Extract fields	`order_id`, `customer_id`, `issue`, `requested_outcome`	schema gate	Required fields exist and IDs match expected format.	Repair once, then stop with `schema_invalid`.
Retrieve policy	source IDs and policy version	evidence gate	Current refund policy and order evidence are present.	Stop with `evidence_missing` or retrieve again.
Draft recommendation	proposed refund or denial	policy gate	Recommendation matches threshold, account status, and policy version.	Stop with `policy_denied` or request approval.
Draft customer reply	customer-facing text	final gate	Text matches approved recommendation and does not promise unapproved payment.	Block and send to support lead.

The important boundary is the fourth row. If the model proposes “full refund approved” but the policy gate returns approval_required, the chain must not continue to a customer-facing promise. It should pause with the exact evidence, proposed amount, policy version, and reviewer role.

{
  "step": "policy_gate",
  "status": "escalate",
  "reason": "approval_required",
  "required_role": "support_lead",
  "evidence_refs": ["order:O-104", "policy:refunds:v2026-06"],
  "blocked_next_step": "draft_customer_reply"
}

This is the difference between a chain and a loose sequence of prompts. The chain carries typed state and stops before unsafe language or side effects escape.

Implementation Notes

Keep each prompt narrow. A step should have one job.
Use structured output for every handoff between steps.
Persist intermediate outputs, not just the final answer.
Treat every model output as untrusted until a gate accepts it.
Make repair loops bounded.

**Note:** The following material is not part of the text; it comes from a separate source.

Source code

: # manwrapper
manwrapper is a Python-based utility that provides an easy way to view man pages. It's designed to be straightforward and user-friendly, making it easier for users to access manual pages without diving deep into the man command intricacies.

A failed schema should not trigger infinite retries.
Prefer deterministic gates for safety and model-based gates for subjective quality.
Log each step with input hash, model, output, gate result, latency, and cost.

Example Chain

type TicketClass = 'billing' | 'technical' | 'account' | 'unknown';

interface Classification {
  type: TicketClass;
  confidence: number;
  reason: string;
}

interface ExtractedFields {
  customerId?: string;
  orderId?: string;
  issue: string;
}

interface ChainState {
  input: string;
  classification?: Classification;
  fields?: ExtractedFields;
  draft?: string;
}

function gateClassification(result: Classification): string | null {
  if (result.confidence < 0.72) return 'classification_low_confidence';
  if (result.type === 'unknown') return 'unknown_ticket_type';
  return null;
}

function gateFields(fields: ExtractedFields): string | null {
  if (!fields.issue.trim()) return 'missing_issue';
  return null;
}

async function runTicketChain(input: string): Promise<ChainState> {
  const state: ChainState = { input };

  state.classification = await classifyTicket(input);
  const classificationError = gateClassification(state.classification);
  if (classificationError) throw new Error(classificationError);

  state.fields = await extractTicketFields(input, state.classification.type);
  const fieldError = gateFields(state.fields);
  if (fieldError) throw new Error(fieldError);

  state.draft = await draftResponse(state.classification.type, state.fields);
  return state;
}

The example keeps control flow in code. The model classifies, extracts, and drafts, but it does not decide which validation rules apply.

Failure Modes

A chain pretends to be deterministic while hidden prompts make important decisions.
Gates validate shape but not meaning.
The chain passes summarized state forward and loses key evidence.
Repair loops keep asking the model to fix an output without changing the input or prompt.
A model-based evaluator accepts fluent but unsupported claims.
The chain becomes a fragile substitute for a real workflow engine.

Production Checklist

Are all step inputs and outputs typed?
Can each step be tested with fixture inputs?
Does every gate have a named failure reason?
Does every repair loop have a retry limit?
Are intermediate outputs persisted for replay?
Are high-risk actions separated from generation steps?
Can operators see which gate stopped a run?